Zajmuje się tym nasz instytut. Co roku obliczamy, ile pieniędzy trzeba wydać, żeby zaspokoić podstawowe, niezbędne do przeżycia potrzeby. Zestawiamy koszyk, do którego wliczają się m.in. podawane przez GUS koszty utrzymania najskromniejszego mieszkania czy kupno przecenionych ubrań. Jest w nim też żywność, m.in. pieczywo oraz jabłka czy najtańsze mięsa, takie jak kiszka pasztetowa. W 2010 roku koszyk minimum egzystencji dla osoby samotnej był wart 472,72 zł miesięcznie. Dla rodziny z dwójką dzieci było to ok. 1600 zł. Poniżej tak ustalonego minimum ubóstwa można zejść, ale życie w takich warunkach przez długi czas jest niebezpieczne dla zdrowia.
Od lat się mówi, że większość polskich rodzin żyje poniżej minimum socjalnego.

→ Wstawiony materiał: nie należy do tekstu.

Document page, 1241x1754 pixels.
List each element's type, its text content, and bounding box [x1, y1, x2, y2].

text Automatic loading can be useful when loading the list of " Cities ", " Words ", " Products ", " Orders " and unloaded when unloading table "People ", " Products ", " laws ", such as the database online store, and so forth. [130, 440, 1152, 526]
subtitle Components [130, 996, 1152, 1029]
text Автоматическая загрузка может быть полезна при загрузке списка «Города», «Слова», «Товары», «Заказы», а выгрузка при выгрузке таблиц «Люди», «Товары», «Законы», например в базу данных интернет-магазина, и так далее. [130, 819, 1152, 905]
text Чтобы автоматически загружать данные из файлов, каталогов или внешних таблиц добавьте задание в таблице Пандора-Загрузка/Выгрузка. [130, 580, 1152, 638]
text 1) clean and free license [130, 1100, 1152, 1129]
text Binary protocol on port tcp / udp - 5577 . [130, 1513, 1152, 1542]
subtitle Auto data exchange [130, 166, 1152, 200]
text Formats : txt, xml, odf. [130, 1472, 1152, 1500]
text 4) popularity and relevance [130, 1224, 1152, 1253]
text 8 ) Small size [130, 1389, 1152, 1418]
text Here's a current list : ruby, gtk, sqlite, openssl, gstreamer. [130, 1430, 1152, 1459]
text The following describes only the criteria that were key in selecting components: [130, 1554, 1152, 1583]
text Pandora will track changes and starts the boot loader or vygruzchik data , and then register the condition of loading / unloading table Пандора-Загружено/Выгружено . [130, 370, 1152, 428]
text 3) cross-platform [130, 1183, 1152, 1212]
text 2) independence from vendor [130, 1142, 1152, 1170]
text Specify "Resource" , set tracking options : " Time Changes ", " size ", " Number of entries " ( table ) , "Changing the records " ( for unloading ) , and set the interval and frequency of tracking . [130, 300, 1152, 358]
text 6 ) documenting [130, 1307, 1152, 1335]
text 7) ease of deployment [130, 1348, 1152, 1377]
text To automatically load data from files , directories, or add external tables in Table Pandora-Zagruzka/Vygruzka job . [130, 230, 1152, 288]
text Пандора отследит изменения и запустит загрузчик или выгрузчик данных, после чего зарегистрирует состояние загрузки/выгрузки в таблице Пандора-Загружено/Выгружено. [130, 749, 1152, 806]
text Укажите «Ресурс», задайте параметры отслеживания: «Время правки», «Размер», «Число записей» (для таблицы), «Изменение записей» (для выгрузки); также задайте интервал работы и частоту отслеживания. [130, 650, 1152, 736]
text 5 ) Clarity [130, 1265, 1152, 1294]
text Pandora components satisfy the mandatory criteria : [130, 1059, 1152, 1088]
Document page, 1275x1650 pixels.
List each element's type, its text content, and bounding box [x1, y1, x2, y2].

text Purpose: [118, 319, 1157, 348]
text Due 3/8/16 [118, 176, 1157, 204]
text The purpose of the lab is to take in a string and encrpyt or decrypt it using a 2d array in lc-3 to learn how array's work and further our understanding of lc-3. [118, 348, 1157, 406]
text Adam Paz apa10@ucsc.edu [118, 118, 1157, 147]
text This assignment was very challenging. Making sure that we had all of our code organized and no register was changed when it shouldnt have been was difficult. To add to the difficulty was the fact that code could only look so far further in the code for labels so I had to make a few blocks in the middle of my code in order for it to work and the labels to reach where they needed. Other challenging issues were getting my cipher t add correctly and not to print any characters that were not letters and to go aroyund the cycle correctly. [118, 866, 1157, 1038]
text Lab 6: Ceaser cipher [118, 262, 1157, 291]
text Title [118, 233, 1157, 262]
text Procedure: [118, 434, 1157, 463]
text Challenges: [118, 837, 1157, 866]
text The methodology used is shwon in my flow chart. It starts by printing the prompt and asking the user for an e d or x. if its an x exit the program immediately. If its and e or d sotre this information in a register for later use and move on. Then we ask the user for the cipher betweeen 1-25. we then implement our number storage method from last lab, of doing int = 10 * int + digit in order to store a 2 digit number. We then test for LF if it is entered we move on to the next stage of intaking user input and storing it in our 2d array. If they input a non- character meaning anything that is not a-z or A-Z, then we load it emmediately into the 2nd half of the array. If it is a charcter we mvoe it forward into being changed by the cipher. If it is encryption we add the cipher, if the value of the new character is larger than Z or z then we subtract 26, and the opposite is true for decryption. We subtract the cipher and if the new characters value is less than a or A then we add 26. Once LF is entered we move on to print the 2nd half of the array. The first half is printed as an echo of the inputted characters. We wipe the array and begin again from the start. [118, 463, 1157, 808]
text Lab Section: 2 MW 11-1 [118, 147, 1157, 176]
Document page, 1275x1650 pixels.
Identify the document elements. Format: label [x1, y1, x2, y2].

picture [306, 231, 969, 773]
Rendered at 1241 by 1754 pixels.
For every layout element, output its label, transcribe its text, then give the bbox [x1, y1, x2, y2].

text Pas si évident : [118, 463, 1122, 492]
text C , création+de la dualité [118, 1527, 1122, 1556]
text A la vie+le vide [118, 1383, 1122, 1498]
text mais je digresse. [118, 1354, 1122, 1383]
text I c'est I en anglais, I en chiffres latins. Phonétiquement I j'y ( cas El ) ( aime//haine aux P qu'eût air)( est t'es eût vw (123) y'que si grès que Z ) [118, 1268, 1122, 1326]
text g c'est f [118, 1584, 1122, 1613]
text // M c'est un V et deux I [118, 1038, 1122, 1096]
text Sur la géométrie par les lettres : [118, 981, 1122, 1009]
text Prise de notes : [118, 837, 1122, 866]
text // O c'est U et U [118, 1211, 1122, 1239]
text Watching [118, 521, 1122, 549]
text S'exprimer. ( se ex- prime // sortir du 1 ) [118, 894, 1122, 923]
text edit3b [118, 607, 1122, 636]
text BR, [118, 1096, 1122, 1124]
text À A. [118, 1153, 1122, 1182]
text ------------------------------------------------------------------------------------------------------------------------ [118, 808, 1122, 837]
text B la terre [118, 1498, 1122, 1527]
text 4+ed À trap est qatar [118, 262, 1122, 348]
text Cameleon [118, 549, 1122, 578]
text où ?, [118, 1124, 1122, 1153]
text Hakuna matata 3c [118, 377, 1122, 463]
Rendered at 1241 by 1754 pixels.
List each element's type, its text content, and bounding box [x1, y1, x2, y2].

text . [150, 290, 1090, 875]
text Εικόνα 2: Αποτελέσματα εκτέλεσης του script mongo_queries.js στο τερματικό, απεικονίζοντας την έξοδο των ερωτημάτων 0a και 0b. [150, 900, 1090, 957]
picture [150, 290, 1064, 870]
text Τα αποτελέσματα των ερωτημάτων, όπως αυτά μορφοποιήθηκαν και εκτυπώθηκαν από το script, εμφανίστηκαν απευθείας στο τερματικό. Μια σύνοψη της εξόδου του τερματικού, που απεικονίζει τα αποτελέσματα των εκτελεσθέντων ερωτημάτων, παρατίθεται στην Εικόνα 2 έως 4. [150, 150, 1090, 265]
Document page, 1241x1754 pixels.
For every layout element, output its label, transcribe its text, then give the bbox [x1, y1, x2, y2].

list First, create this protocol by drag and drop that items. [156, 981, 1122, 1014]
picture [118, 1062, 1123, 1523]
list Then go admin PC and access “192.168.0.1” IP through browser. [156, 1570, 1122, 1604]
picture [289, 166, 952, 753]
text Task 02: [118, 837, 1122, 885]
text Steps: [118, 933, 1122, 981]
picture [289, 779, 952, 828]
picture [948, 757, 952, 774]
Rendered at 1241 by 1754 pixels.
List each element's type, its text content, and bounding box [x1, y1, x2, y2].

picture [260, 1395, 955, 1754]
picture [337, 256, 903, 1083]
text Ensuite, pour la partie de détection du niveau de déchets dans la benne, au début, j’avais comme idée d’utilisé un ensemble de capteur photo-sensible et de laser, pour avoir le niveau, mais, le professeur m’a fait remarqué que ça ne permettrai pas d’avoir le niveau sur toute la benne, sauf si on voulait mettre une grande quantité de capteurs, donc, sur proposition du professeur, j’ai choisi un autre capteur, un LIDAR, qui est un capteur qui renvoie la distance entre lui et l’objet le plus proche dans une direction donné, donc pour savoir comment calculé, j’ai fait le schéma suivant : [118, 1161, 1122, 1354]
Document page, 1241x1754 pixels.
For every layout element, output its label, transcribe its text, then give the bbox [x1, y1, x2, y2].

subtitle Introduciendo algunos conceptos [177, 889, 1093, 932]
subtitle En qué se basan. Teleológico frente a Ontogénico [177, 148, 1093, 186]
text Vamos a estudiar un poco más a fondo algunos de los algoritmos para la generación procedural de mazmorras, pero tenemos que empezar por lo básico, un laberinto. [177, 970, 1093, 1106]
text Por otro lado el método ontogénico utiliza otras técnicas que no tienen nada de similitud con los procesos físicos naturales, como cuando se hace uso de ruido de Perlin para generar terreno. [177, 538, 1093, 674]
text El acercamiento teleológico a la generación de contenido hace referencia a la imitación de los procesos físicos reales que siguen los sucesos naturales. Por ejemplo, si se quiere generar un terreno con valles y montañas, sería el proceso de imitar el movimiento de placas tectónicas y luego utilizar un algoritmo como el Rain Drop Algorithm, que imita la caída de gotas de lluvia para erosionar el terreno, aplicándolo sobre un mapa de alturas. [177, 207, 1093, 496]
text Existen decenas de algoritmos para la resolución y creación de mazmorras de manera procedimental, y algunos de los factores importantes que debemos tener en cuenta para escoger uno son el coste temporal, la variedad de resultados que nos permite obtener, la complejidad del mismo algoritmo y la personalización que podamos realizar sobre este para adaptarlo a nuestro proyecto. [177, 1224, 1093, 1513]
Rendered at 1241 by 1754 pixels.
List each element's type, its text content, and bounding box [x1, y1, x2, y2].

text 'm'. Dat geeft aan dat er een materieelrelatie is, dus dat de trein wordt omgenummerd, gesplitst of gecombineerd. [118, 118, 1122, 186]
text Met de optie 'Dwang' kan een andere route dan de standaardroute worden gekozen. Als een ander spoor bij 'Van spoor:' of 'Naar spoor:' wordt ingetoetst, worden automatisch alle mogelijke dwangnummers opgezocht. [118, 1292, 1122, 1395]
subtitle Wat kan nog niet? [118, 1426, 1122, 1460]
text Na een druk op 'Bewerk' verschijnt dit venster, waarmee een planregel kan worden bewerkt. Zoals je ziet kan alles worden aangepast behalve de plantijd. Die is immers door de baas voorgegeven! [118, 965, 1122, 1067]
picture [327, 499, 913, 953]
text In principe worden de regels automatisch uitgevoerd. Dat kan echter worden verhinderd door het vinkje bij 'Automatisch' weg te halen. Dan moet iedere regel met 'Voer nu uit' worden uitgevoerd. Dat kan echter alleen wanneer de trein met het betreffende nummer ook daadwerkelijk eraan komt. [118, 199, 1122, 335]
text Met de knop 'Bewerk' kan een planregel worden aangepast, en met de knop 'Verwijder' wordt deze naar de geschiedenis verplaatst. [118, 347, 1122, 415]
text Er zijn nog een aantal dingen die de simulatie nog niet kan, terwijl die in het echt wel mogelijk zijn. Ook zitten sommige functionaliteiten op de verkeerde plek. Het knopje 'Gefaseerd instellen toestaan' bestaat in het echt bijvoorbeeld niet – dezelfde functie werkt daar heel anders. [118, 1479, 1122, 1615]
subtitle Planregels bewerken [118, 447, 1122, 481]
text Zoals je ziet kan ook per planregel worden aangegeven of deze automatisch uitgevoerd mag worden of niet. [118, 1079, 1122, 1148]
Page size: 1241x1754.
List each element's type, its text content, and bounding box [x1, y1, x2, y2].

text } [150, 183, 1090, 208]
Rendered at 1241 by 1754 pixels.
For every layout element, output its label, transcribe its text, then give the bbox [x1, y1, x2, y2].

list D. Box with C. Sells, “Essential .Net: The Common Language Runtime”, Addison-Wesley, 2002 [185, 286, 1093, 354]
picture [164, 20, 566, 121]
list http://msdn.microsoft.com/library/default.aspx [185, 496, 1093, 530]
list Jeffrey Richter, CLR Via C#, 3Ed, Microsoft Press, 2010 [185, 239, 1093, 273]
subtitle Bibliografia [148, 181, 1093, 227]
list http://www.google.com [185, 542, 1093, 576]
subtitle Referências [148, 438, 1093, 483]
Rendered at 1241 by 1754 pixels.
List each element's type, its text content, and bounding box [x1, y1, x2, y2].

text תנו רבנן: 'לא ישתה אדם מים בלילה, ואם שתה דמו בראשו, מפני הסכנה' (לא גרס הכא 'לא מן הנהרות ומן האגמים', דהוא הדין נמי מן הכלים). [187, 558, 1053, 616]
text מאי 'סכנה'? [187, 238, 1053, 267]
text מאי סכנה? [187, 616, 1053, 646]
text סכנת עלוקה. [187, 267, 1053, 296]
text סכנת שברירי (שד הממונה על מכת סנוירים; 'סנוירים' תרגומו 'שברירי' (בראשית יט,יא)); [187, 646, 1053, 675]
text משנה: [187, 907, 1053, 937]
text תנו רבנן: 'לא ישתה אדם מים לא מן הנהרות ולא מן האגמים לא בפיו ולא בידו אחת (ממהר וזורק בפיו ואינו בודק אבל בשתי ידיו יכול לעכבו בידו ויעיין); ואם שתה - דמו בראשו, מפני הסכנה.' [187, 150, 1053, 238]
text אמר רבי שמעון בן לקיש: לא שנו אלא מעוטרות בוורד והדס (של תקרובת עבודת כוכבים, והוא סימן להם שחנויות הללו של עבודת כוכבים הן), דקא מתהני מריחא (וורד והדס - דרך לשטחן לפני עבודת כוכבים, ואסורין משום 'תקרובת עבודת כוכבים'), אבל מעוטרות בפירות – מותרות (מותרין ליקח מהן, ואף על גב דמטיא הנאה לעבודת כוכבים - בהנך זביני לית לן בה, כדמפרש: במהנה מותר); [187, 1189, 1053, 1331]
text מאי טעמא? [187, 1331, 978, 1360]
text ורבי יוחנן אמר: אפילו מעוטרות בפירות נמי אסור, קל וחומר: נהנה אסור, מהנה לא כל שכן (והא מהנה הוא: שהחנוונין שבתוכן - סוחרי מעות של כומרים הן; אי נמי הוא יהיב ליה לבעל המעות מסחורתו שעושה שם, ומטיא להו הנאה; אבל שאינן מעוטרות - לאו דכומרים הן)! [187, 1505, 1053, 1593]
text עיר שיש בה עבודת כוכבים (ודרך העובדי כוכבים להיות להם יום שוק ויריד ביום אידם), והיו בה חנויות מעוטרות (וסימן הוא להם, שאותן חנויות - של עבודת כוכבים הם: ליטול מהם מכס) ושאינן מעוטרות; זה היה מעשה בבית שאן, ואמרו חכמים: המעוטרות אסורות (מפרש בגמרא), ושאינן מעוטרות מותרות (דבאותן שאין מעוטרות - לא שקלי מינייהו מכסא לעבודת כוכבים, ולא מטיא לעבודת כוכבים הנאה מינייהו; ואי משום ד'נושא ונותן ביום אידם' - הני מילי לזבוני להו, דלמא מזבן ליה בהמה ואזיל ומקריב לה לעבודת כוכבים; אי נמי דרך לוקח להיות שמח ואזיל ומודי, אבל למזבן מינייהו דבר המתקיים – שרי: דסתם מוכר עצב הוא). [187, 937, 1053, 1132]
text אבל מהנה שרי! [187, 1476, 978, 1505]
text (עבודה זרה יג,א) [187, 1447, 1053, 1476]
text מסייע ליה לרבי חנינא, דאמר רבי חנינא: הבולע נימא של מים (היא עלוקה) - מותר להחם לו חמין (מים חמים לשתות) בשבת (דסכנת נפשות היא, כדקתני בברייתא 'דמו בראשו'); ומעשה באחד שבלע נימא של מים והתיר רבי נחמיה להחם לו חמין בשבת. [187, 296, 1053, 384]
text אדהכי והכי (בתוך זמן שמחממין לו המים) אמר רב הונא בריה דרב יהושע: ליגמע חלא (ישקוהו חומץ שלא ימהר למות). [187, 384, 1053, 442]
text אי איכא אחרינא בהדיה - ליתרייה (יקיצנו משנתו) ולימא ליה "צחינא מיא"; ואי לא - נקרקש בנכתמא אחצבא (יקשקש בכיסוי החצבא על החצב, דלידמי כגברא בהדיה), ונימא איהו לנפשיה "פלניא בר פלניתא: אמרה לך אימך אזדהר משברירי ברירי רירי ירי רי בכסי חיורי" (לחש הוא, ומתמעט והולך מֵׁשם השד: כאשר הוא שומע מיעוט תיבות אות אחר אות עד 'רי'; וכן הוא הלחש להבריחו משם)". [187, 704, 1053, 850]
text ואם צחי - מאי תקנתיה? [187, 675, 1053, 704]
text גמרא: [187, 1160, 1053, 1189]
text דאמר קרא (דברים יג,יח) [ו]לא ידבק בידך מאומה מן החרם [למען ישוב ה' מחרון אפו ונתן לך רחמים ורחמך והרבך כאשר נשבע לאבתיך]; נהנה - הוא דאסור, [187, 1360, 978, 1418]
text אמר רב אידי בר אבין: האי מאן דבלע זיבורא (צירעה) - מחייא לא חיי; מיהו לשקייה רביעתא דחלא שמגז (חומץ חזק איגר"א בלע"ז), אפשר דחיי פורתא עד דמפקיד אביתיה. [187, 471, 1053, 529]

Zgadza się, ale to zupełnie inny wskaźnik. Życie na granicy minimum socjalnego to życie skromne, ale godne. Żeby określić minimum socjalne, zestawia się osobny koszyk. Są w nim uwzględnione również potrzeby wyższe, np. bilety do teatru, niedrogi urlop czy opłaty za kawiarenkę internetową. Od kilku lat nie publikuje się już danych dotyczących tego minimum, bo opinia publiczna nie odróżniała go od minimum egzystencji. Hasła o milionach Polaków żyjących poniżej minimum socjalnego były wodą na młyn różnych populistycznych polityków.